(Records from a collection)
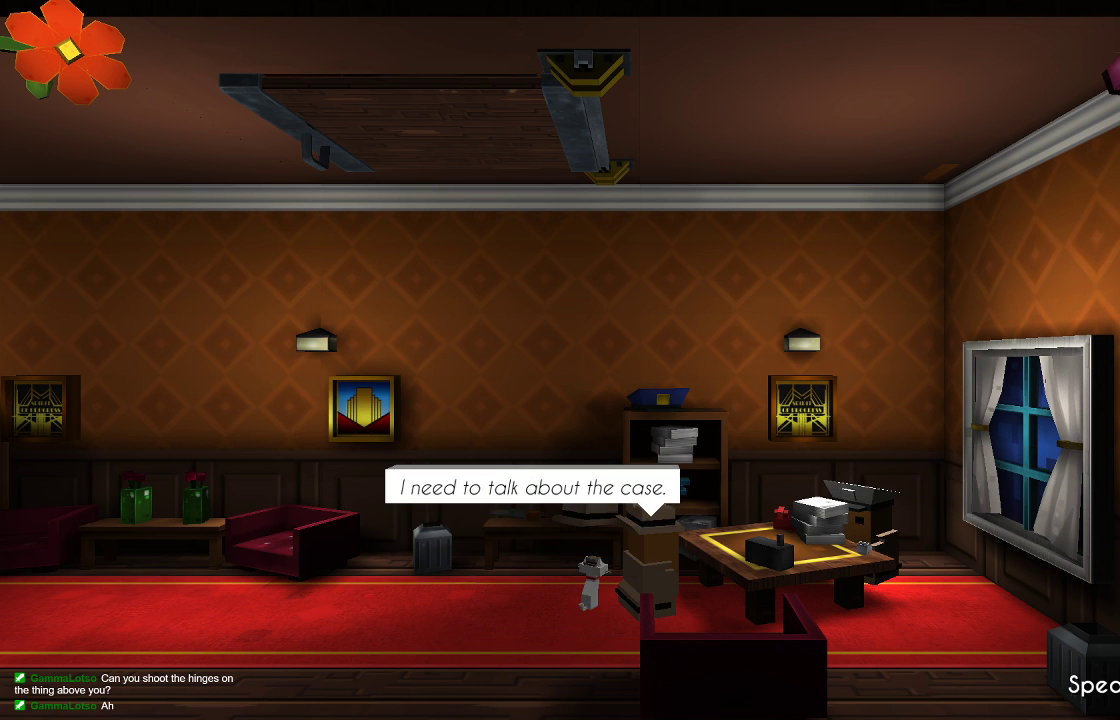
{"buttons": [], "left_stick": "center", "right_stick": "center", "events": []}
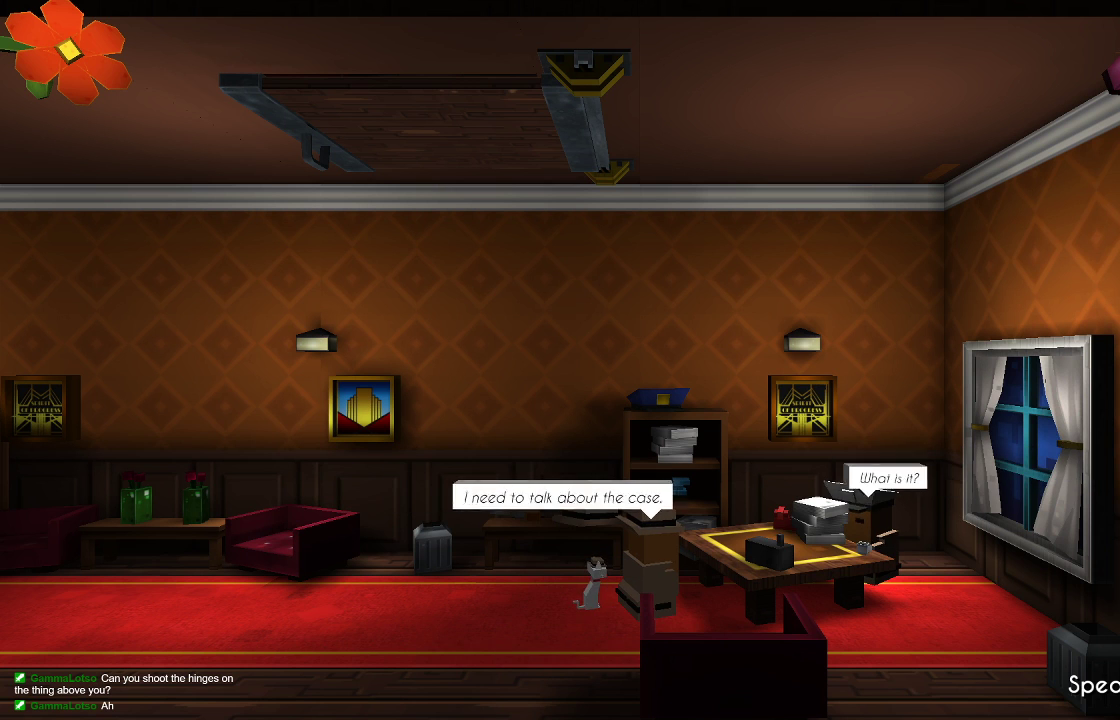
{"buttons": [], "left_stick": "center", "right_stick": "center", "events": []}
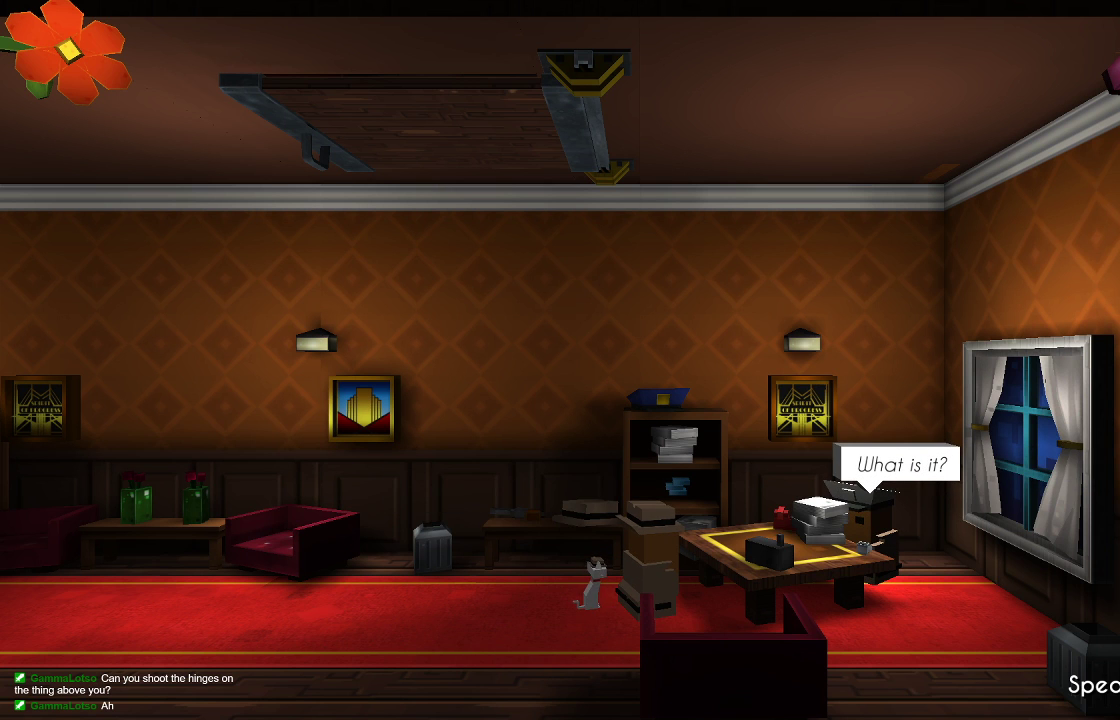
{"buttons": [], "left_stick": "center", "right_stick": "center", "events": []}
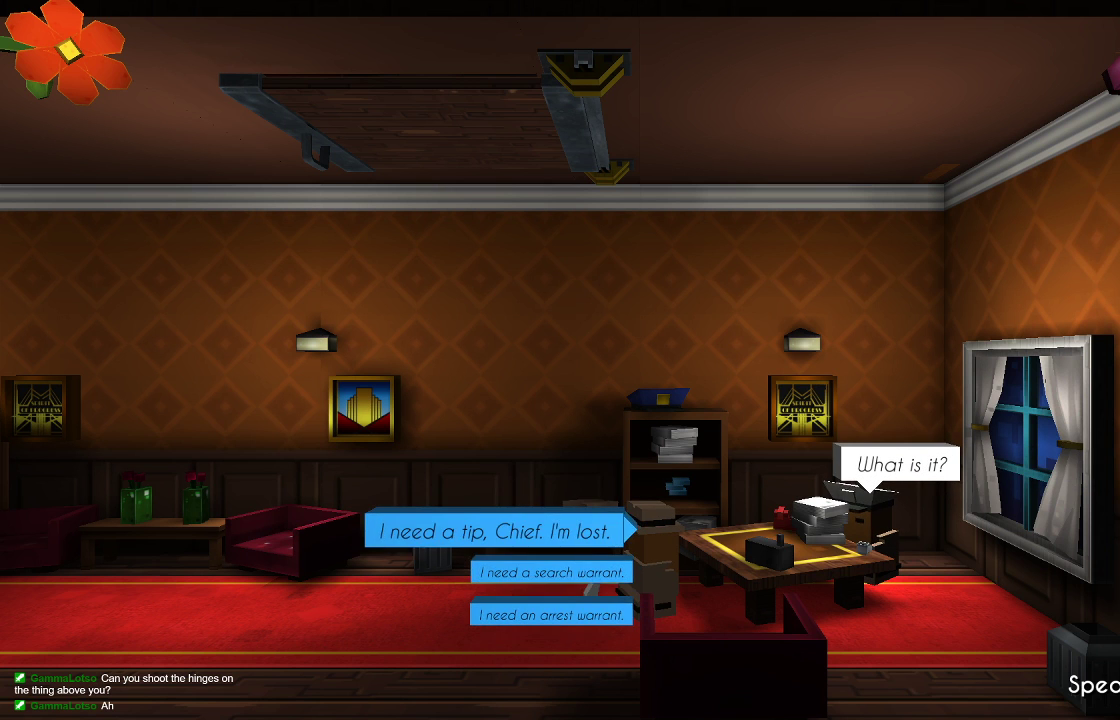
{"buttons": ["CROSS"], "left_stick": "center", "right_stick": "center", "events": [[133, "left_stick", "down"], [267, "left_stick", "center"], [400, "CROSS", "down"]]}
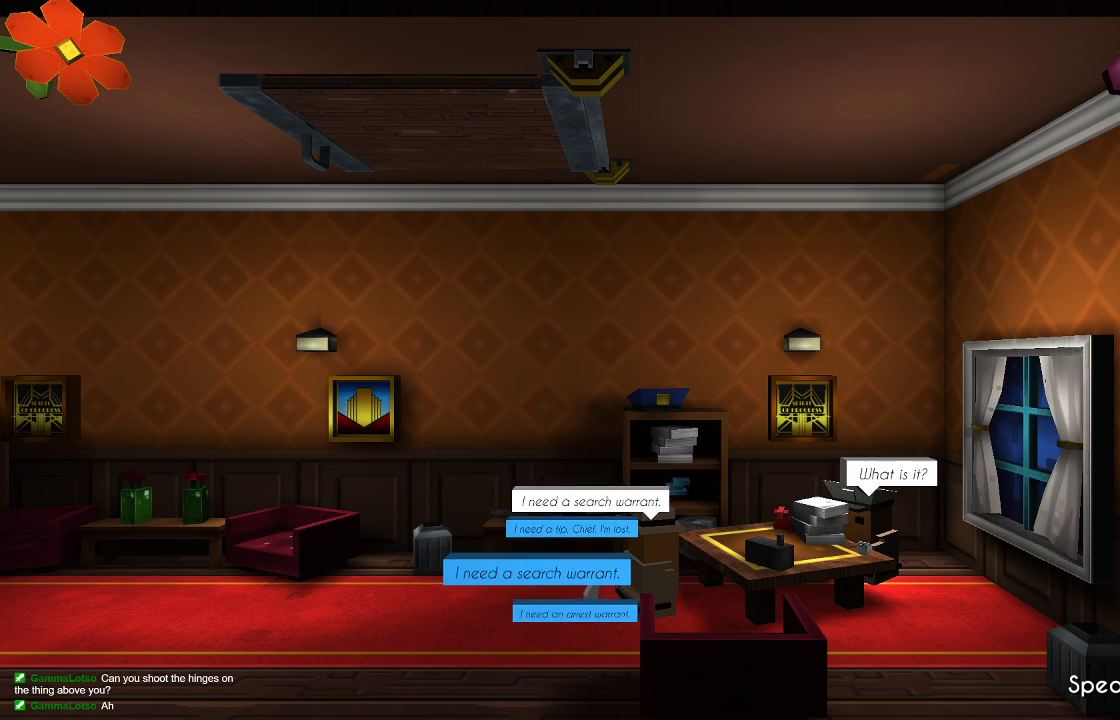
{"buttons": [], "left_stick": "center", "right_stick": "center", "events": [[33, "CROSS", "up"]]}
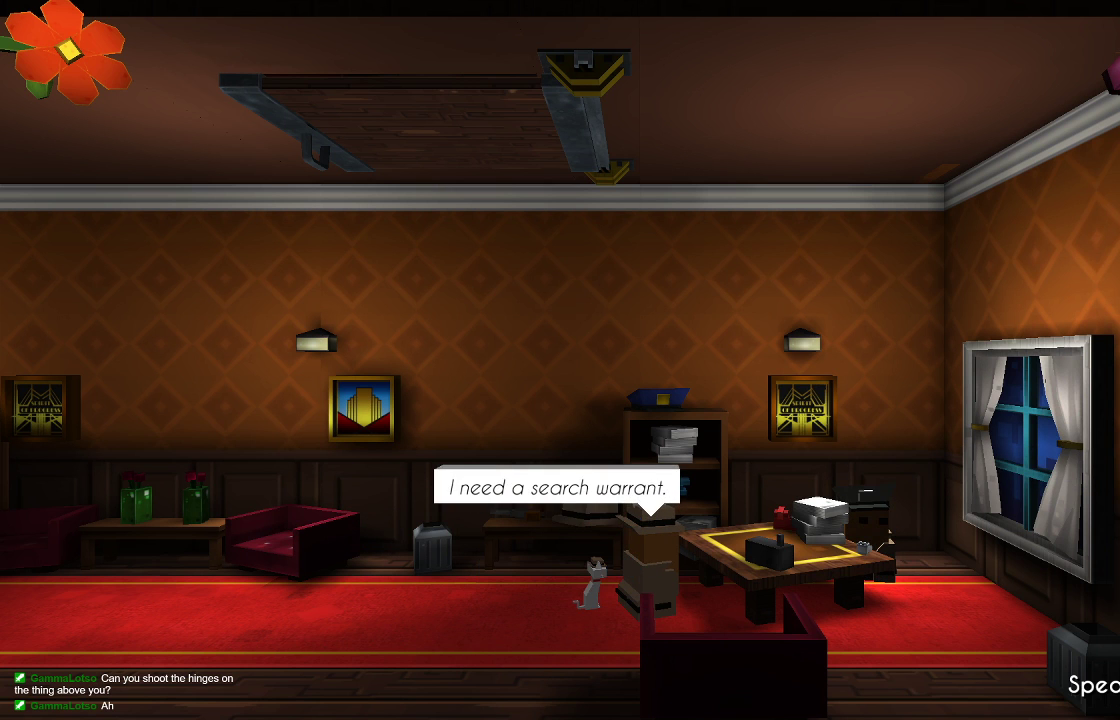
{"buttons": [], "left_stick": "center", "right_stick": "center", "events": []}
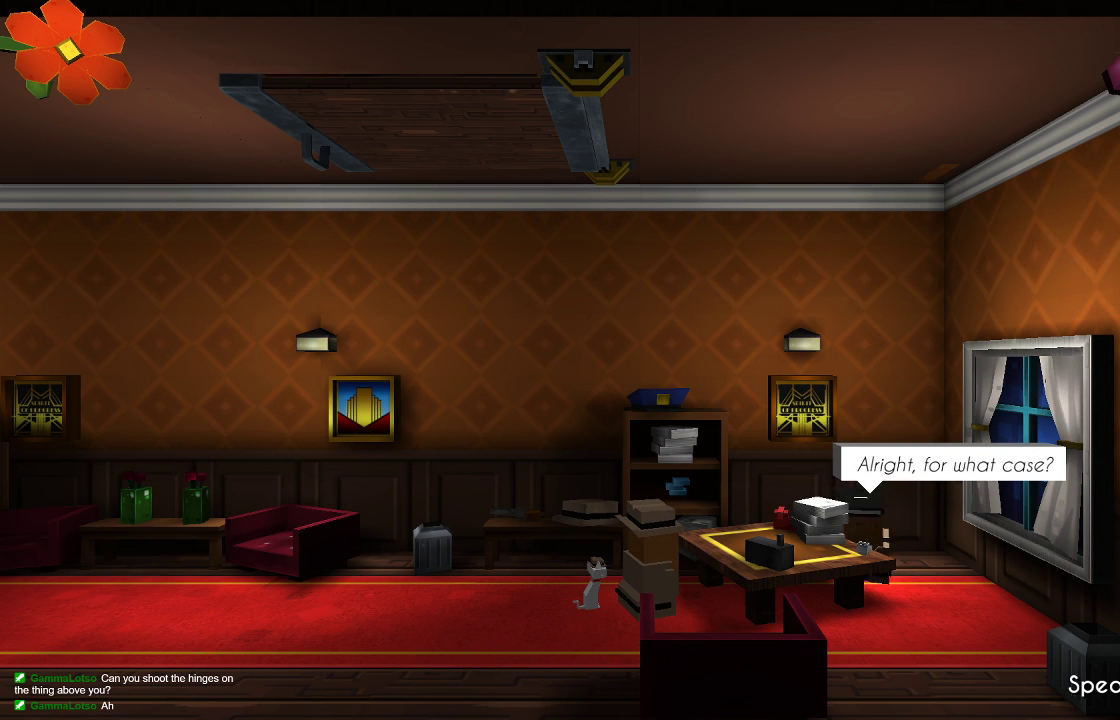
{"buttons": [], "left_stick": "center", "right_stick": "center", "events": [[100, "CROSS", "down"], [200, "CROSS", "up"]]}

* _Task to complete_: Please copy the entries in full. Leave each image out.

* _Solution for this problem_:
{"buttons": [], "left_stick": "center", "right_stick": "center", "events": []}
{"buttons": [], "left_stick": "center", "right_stick": "center", "events": []}
{"buttons": [], "left_stick": "center", "right_stick": "center", "events": []}
{"buttons": ["CROSS"], "left_stick": "center", "right_stick": "center", "events": [[133, "left_stick", "down"], [267, "left_stick", "center"], [400, "CROSS", "down"]]}
{"buttons": [], "left_stick": "center", "right_stick": "center", "events": [[33, "CROSS", "up"]]}
{"buttons": [], "left_stick": "center", "right_stick": "center", "events": []}
{"buttons": [], "left_stick": "center", "right_stick": "center", "events": [[100, "CROSS", "down"], [200, "CROSS", "up"]]}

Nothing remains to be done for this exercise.